-- Directions for this task --
When the string "CRDs" appears in a line of the records, show the whole line.

Data entries
········

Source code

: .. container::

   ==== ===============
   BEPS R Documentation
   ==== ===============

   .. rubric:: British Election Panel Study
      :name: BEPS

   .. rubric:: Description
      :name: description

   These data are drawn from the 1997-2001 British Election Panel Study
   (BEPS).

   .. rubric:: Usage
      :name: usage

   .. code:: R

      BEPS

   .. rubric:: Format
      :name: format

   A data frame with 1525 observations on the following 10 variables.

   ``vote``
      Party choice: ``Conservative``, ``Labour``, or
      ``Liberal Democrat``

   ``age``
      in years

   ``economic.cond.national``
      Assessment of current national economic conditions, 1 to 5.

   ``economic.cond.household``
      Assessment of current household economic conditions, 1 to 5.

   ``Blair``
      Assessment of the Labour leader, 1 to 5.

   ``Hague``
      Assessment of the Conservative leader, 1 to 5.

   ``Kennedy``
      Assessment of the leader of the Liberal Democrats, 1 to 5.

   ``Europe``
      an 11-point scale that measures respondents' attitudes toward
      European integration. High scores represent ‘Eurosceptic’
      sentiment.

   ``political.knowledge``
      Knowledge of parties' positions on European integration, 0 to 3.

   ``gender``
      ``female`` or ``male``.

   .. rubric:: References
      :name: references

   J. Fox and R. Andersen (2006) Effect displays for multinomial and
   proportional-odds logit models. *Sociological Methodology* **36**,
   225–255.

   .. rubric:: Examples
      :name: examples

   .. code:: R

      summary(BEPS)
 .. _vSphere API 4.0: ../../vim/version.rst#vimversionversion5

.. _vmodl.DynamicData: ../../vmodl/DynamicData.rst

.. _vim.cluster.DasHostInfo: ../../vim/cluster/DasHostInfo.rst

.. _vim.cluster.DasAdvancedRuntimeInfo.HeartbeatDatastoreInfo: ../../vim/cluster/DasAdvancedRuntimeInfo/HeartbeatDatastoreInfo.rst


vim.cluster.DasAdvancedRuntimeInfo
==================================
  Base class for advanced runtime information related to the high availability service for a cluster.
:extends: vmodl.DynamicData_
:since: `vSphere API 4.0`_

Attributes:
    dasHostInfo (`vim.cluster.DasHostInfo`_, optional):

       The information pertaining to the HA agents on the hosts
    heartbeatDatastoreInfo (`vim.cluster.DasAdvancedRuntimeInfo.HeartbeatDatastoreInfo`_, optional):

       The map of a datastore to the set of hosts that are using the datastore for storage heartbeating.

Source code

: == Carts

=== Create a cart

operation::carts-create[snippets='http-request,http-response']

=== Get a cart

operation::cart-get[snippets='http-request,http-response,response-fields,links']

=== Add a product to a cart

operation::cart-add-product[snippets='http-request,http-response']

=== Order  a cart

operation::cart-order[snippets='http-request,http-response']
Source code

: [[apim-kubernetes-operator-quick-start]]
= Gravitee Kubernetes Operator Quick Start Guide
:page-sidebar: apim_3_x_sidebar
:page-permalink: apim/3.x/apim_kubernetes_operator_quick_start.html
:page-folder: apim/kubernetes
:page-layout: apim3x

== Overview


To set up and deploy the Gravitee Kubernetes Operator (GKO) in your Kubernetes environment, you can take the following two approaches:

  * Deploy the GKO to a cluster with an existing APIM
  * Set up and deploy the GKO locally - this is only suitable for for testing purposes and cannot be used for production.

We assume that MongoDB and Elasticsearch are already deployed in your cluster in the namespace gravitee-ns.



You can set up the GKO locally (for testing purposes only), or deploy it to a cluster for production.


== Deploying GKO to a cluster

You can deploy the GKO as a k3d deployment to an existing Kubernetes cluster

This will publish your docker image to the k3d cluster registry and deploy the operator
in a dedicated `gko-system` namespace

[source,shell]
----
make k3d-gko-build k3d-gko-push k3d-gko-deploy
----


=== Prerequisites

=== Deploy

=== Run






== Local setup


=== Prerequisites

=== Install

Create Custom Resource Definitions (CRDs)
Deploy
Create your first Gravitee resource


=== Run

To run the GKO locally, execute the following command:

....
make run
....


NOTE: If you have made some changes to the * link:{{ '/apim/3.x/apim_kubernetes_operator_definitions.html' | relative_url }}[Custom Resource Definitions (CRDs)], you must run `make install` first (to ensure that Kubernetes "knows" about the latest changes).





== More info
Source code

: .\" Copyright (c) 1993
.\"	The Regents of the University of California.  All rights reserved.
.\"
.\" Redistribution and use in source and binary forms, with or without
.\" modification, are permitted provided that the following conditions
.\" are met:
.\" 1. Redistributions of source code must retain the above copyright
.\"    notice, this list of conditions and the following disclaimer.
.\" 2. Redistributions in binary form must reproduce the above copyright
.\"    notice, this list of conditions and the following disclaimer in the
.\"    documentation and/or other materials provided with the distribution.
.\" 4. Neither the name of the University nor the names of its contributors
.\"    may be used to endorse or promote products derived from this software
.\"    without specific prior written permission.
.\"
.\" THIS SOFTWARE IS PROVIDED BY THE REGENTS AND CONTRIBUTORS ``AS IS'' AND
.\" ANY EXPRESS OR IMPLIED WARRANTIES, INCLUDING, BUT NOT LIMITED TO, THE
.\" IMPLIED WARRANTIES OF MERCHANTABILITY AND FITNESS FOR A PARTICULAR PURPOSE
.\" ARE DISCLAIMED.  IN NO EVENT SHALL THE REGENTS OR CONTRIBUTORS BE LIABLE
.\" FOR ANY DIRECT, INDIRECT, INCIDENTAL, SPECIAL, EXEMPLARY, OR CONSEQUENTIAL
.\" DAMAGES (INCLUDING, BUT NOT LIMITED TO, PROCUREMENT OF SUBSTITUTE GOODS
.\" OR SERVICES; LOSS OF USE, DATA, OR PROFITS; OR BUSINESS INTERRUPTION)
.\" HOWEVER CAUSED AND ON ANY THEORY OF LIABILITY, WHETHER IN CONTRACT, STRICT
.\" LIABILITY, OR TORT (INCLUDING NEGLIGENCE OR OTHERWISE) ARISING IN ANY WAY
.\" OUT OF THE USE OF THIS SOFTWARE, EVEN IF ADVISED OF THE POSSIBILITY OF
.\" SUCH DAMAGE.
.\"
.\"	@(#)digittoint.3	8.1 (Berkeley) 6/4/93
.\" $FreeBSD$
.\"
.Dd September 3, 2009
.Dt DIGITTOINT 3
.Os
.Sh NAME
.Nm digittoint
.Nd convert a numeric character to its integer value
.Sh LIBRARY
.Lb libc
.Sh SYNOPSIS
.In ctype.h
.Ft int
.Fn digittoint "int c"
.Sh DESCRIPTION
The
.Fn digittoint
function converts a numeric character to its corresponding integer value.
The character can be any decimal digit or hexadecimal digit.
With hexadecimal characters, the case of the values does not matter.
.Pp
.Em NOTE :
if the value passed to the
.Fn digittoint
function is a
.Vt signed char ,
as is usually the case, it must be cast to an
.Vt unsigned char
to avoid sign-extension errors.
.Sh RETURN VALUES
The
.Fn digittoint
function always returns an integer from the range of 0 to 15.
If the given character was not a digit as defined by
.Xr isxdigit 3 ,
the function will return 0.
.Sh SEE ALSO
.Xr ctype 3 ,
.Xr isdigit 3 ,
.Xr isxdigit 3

········

-- Solution to the problem --
Create Custom Resource Definitions (CRDs)
NOTE: If you have made some changes to the * link:{{ '/apim/3.x/apim_kubernetes_operator_definitions.html' | relative_url }}[Custom Resource Definitions (CRDs)], you must run `make install` first (to ensure that Kubernetes "knows" about the latest changes).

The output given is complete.